• _DESCRIPTION OF THE TASK_
Retype every line from the start of the entries below down to the line with "(\alpha_iv_i + U)", both ends included; skip the pictures.

• _EXERCISE MATERIALS_
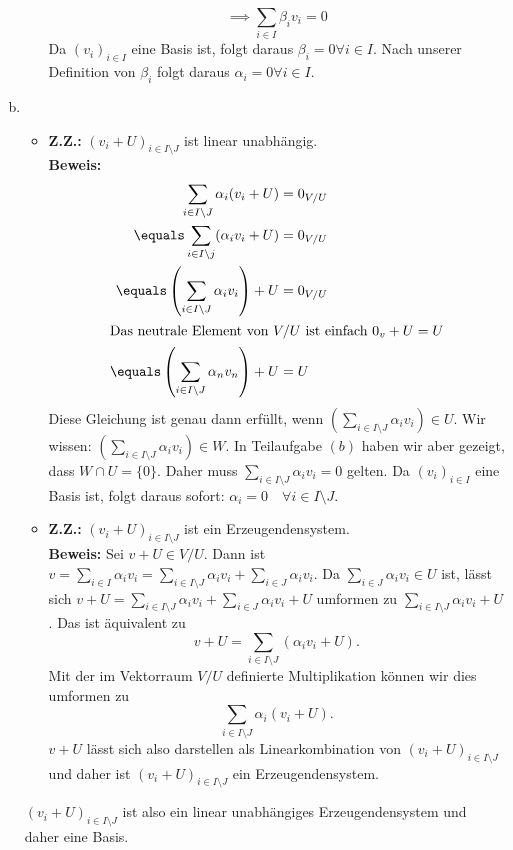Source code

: \documentclass{article}
\begin{document}
\begin{enumerate}[(a)]
\begin{itemize}
				\[\implies \sum_{i\in I} \beta_iv_i = 0\]
				Da $(v_i)_{i\in I}$ eine Basis ist, folgt daraus $\beta_i = 0\forall i\in I$. 
				Nach unserer Definition von $\beta_i$ folgt daraus $\alpha_i = 0\forall i\in I$. 
		\end{itemize}
		\item 
		\begin{itemize}
			\item \textbf{Z.Z.:} $(v_i + U)_{i\in I\setminus J}$ ist linear unabhängig.\\
				\textbf{Beweis:} 
				\begin{align*}
					\sum_{i\in I\setminus J} \alpha_i(v_i + U) &= 0_{V/U}\\
					\equals \sum_{i\in I\setminus j} (\alpha_iv_i + U) &= 0_{V/U}\\
					\equals \left(\sum_{i\in I\setminus J} \alpha_iv_i\right) + U &= 0_{V/U}\\
					\intertext{Das neutrale Element von $V/U$ ist einfach $0_v + U = U$}
					\equals \left(\sum_{i\in I\setminus J} \alpha_nv_n\right) + U &= U
				\end{align*}
				Diese Gleichung ist genau dann erfüllt, wenn $\left(\sum_{i\in I\setminus J} \alpha_iv_i\right)\in U$.
				Wir wissen: $\left(\sum_{i\in I\setminus J} \alpha_iv_i\right) \in W$. In Teilaufgabe $(b)$ haben wir aber gezeigt, dass $W\cap U= \{0\}$. Daher muss $\sum_{i\in I\setminus J} \alpha_iv_i = 0$ gelten. Da $(v_i)_{i\in I}$ eine Basis ist, folgt daraus sofort: $\alpha_i = 0\quad \forall i\in I\setminus J$.
			\item \textbf{Z.Z.:} $(v_i + U)_{i\in I\setminus J}$ ist ein Erzeugendensystem.\\
			\textbf{Beweis:}
			Sei $v + U \in V/U$. Dann ist $v = \sum_{i\in I}\alpha_iv_i = \sum_{i\in I\setminus J}\alpha_iv_i + \sum_{i\in J} \alpha_iv_i$.
			Da $\sum_{i\in J} \alpha_iv_i \in U$ ist, lässt sich $v + U = \sum_{i\in I\setminus J}\alpha_iv_i + \sum_{i\in J} \alpha_iv_i + U$ umformen zu $\sum_{i\in I\setminus J} \alpha_iv_i + U$. Das ist äquivalent zu
			$$v + U = \sum_{i\in I\setminus J}\left(\alpha_iv_i + U\right).$$ Mit der im Vektorraum $V/U$ definierte Multiplikation können wir dies umformen zu 
			$$\sum_{i\in I\setminus J} \alpha_i(v_i + U).$$
			$v + U$ lässt sich also darstellen als Linearkombination von $(v_i + U)_{i\in I\setminus J}$ und daher ist $(v_i + U)_{i\in I\setminus J}$ ein Erzeugendensystem.
		\end{itemize}
	$(v_i + U)_{i\in I\setminus J}$ ist also ein linear unabhängiges Erzeugendensystem und daher eine Basis.
	\end{enumerate}
\end{document}
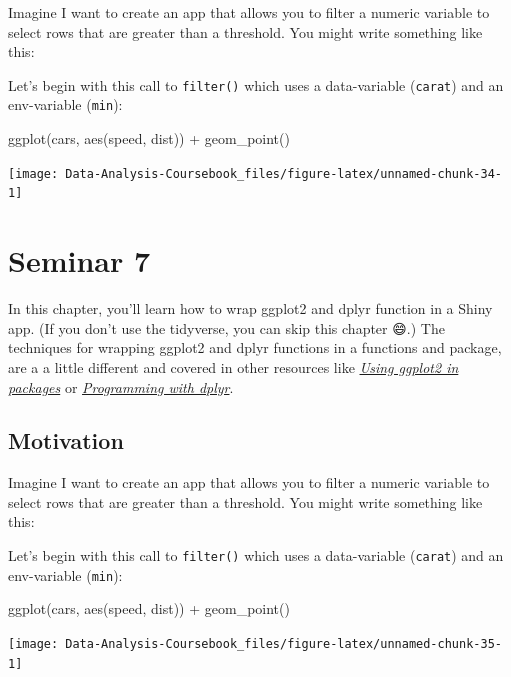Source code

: \documentclass[
]{article}
\newenvironment{Shaded}{\begin{snugshade}}{\end{snugshade}}
\newcommand{\FunctionTok}[1]{\textcolor[rgb]{0.00,0.00,0.00}{#1}}
\newcommand{\NormalTok}[1]{#1}
\newcommand{\SpecialCharTok}[1]{\textcolor[rgb]{0.00,0.00,0.00}{#1}}
\begin{document}
Imagine I want to create an app that allows you to filter a numeric variable to select rows that are greater than a threshold.
You might write something like this:

Let's begin with this call to \texttt{filter()} which uses a data-variable (\texttt{carat}) and an env-variable (\texttt{min}):

\begin{Shaded}
\begin{Highlighting}[]
\FunctionTok{ggplot}\NormalTok{(cars, }\FunctionTok{aes}\NormalTok{(speed, dist)) }\SpecialCharTok{+} 
  \FunctionTok{geom\_point}\NormalTok{()}
\end{Highlighting}
\end{Shaded}

\begin{center}\texttt{[image: Data-Analysis-Coursebook\_files/figure-latex/unnamed-chunk-34-1]} \end{center}

\hypertarget{seminar7}{%
\section{Seminar 7}\label{seminar7}}

In this chapter, you'll learn how to wrap ggplot2 and dplyr function in a Shiny app.
(If you don't use the tidyverse, you can skip this chapter 😄.) The techniques for wrapping ggplot2 and dplyr functions in a functions and package, are a a little different and covered in other resources like \href{http://ggplot2.tidyverse.org/dev/articles/ggplot2-in-packages.html}{\emph{Using ggplot2 in packages}} or \href{http://dplyr.tidyverse.org/articles/programming.html}{\emph{Programming with dplyr}}.

\hypertarget{tidy-motivation}{%
\subsection{Motivation}\label{tidy-motivation}}

Imagine I want to create an app that allows you to filter a numeric variable to select rows that are greater than a threshold.
You might write something like this:

Let's begin with this call to \texttt{filter()} which uses a data-variable (\texttt{carat}) and an env-variable (\texttt{min}):

\begin{Shaded}
\begin{Highlighting}[]
\FunctionTok{ggplot}\NormalTok{(cars, }\FunctionTok{aes}\NormalTok{(speed, dist)) }\SpecialCharTok{+} 
  \FunctionTok{geom\_point}\NormalTok{()}
\end{Highlighting}
\end{Shaded}

\begin{center}\texttt{[image: Data-Analysis-Coursebook\_files/figure-latex/unnamed-chunk-35-1]} \end{center}

  
\end{document}
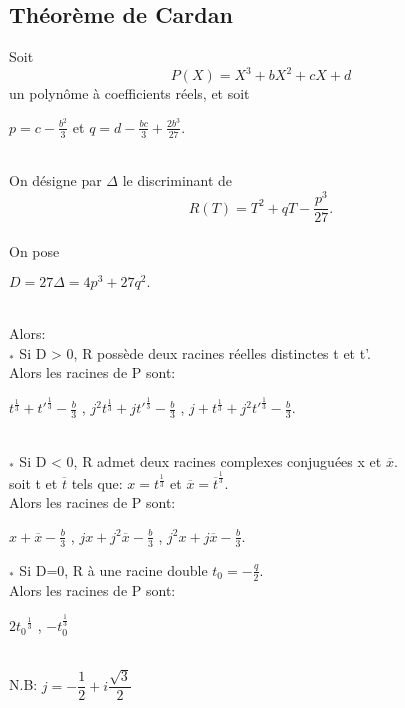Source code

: \documentclass[12pt,a4paper,oneside]{book}
\begin{document}
\begin{titlepage}
\section*{Théorème de Cardan}
 Soit $$ P(X)=X^3+bX^2+cX+d $$ un polyn\^ome à coefficients réels, et soit \\ 
  \begin{center}
\( p=c-\frac{b^2}{3}\) \hspace{1,5\baselineskip} et \hspace{1,5\baselineskip} \(q=d-\frac{bc}{3}+\frac{2b^3}{27}\).
\end{center} \\
On désigne par $\Delta$ le discriminant de  
\[R(T)=T^2+qT-\frac{p^3}{27}.\]\\
On pose \begin{center}
$D=27\Delta=4p^3+27q^2.$
\end{center} \\
Alors: \\
$_*$ Si D > 0, R possède deux racines réelles distinctes t et t'.\\ Alors les racines de P sont:\\
 \begin{center}
 $t^{\frac{1}{3}}+{t'}^{\frac{1}{3}}-\frac{b}{3}$ \hspace{2\baselineskip},\hspace{2\baselineskip}  $j^2t^{\frac{1}{3}}+j {t'}^{\frac{1}{3}}-\frac{b}{3}$ \hspace{2\baselineskip},\hspace{2\baselineskip} $j+t^{\frac{1}{3}}+j^2{t'}^{\frac{1}{3}}-\frac{b}{3}.$ 
  \end{center} \\
 $_*$ Si D < 0, R admet deux racines complexes conjuguées x et $\overline{x}$.\\ soit t et $\overline{t}$ tels que: $x={t}^{\frac{1}{3}}$ et $\overline{x}={\overline{t}}^{\frac{1}{3}}$.\\
 Alors les racines de P sont:\\
 \begin{center}
 $x+\overline{x}-\frac{b}{3}$\hspace{1,5\baselineskip} ,\hspace{1,5\baselineskip} $jx+j^2 \overline{x}-\frac{b}{3}$ \hspace{1,5\baselineskip} , \hspace{1,5\baselineskip} $j^2x+j\overline{x}-\frac{b}{3}$.
 \end{center}
 $_*$ Si D=0, R à une racine double $t_0=-\frac{q}{2}$.
 \\ Alors les racines de P sont:\\
 \begin{center}
 $2{t_0}^{\frac{1}{3}}$ \hspace{1,5\baselineskip} , \hspace{1,5\baselineskip} $-t_0^{\frac{1}{3}}$
 \end{center} \\
  N.B: \hspace{2\baselineskip} $j=-\dfrac{1}{2}+i\dfrac{\sqrt{3}}{2}$
\end{titlepage}
\end{document}

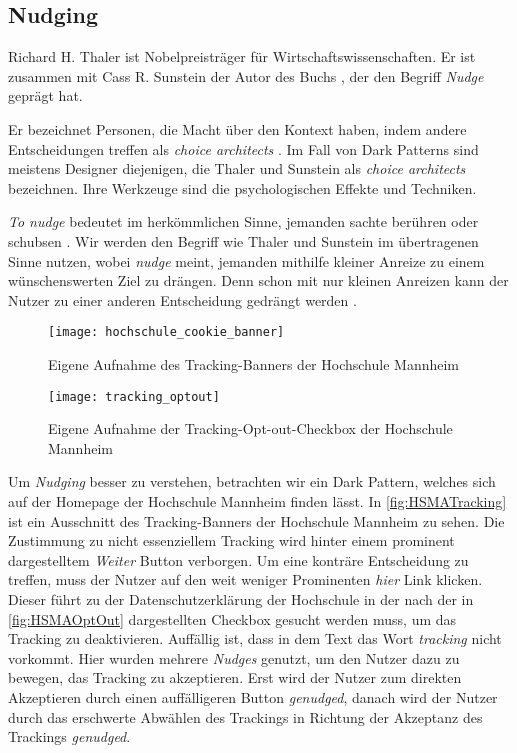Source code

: \documentclass[conference,compsoc,final,a4paper]{IEEEtran}
\begin{document}
\subsection{Nudging}
Richard H. Thaler ist Nobelpreisträger für Wirtschaftswissenschaften. Er ist zusammen mit Cass R. Sunstein der Autor des Buchs  \autocite{Thaler2008}, der den Begriff \textit{Nudge} geprägt hat.

Er bezeichnet Personen, die Macht über den Kontext haben, indem andere Entscheidungen treffen als \textit{choice architects} \autocite[S. 3]{Thaler2008}. Im Fall von Dark Patterns sind meistens Designer diejenigen, die Thaler und Sunstein als \textit{choice architects} bezeichnen. Ihre Werkzeuge sind die psychologischen Effekte und Techniken.

\textit{To nudge} bedeutet im herkömmlichen Sinne, jemanden sachte berühren oder schubsen \autocite{MerriamWebsterNudge}. Wir werden den Begriff wie Thaler und Sunstein im übertragenen Sinne nutzen, wobei \textit{nudge} meint, jemanden mithilfe kleiner Anreize zu einem wünschenswerten Ziel zu drängen. Denn schon mit nur kleinen Anreizen kann der Nutzer zu einer anderen Entscheidung gedrängt werden \autocite{Narayanan2020}.

\begin{figure}[!ht]
  \centering
  \texttt{[image: hochschule\_cookie\_banner]}
  \caption{Eigene Aufnahme des Tracking-Banners der Hochschule Mannheim~\autocite{HSMAWebsite2021}}
  \label{fig:HSMATracking}
\end{figure}

\begin{figure}[!ht]
  \centering
  \texttt{[image: tracking\_optout]}
  \caption{Eigene Aufnahme der Tracking-Opt-out-Checkbox der Hochschule Mannheim~\autocite{HSMAWebsite2021}}
  \label{fig:HSMAOptOut}
\end{figure}

Um \textit{Nudging} besser zu verstehen, betrachten wir ein Dark Pattern, welches sich auf der Homepage der Hochschule Mannheim finden lässt. In \autoref{fig:HSMATracking} ist ein Ausschnitt des Tracking-Banners der Hochschule Mannheim zu sehen. Die Zustimmung zu nicht essenziellem Tracking wird hinter einem prominent dargestelltem \textit{Weiter} Button verborgen. Um eine konträre Entscheidung zu treffen, muss der Nutzer auf den weit weniger Prominenten \textit{hier} Link klicken. Dieser führt zu der Datenschutzerklärung der Hochschule in der nach der in \autoref{fig:HSMAOptOut} dargestellten Checkbox gesucht werden muss, um das Tracking zu deaktivieren. Auffällig ist, dass in dem Text das Wort \textit{tracking} nicht vorkommt. Hier wurden mehrere \textit{Nudges} genutzt, um den Nutzer dazu zu bewegen, das Tracking zu akzeptieren. Erst wird der Nutzer zum direkten Akzeptieren durch einen auffälligeren Button \textit{genudged}, danach wird der Nutzer durch das erschwerte Abwählen des Trackings in Richtung der Akzeptanz des Trackings \textit{genudged}.
\end{document}
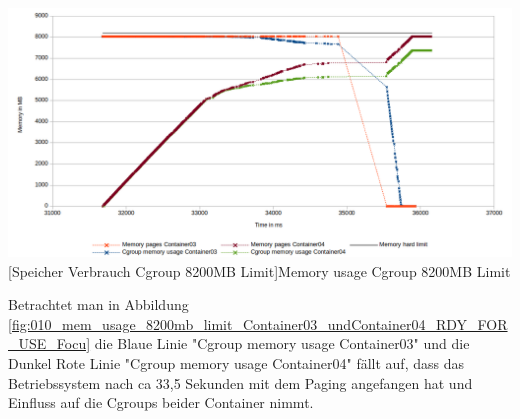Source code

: \vspace{1em}
\begin{minipage}{\linewidth}
	\centering
	\includegraphics[width=1\linewidth]{pics/010_mem_usage_8200mb_limit_Container03_undContainer04_RDY_FOR_USE_Focus.png}
	[Speicher Verbrauch Cgroup 8200MB Limit]{Memory usage Cgroup 8200MB Limit}
	\label{fig:010_mem_usage_8200mb_limit_Container03_undContainer04_RDY_FOR_USE_Focu}
\end{minipage}

Betrachtet man in Abbildung \ref{fig:010_mem_usage_8200mb_limit_Container03_undContainer04_RDY_FOR_USE_Focu} die Blaue Linie "Cgroup memory usage Container03" und die Dunkel Rote Linie "Cgroup memory usage Container04" fällt auf, dass das Betriebssystem nach ca 33,5 Sekunden mit dem Paging angefangen hat und Einfluss auf die Cgroups beider Container nimmt. 

\pagebreak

• _REPLY_
Source code

: \documentclass{article}
\begin{document}
\begin{enumerate}[(a)]
\begin{itemize}
				\[\implies \sum_{i\in I} \beta_iv_i = 0\]
				Da $(v_i)_{i\in I}$ eine Basis ist, folgt daraus $\beta_i = 0\forall i\in I$. 
				Nach unserer Definition von $\beta_i$ folgt daraus $\alpha_i = 0\forall i\in I$. 
		\end{itemize}
		\item 
		\begin{itemize}
			\item \textbf{Z.Z.:} $(v_i + U)_{i\in I\setminus J}$ ist linear unabhängig.\\
				\textbf{Beweis:} 
				\begin{align*}
					\sum_{i\in I\setminus J} \alpha_i(v_i + U) &= 0_{V/U}\\
					\equals \sum_{i\in I\setminus j} (\alpha_iv_i + U) &= 0_{V/U}\\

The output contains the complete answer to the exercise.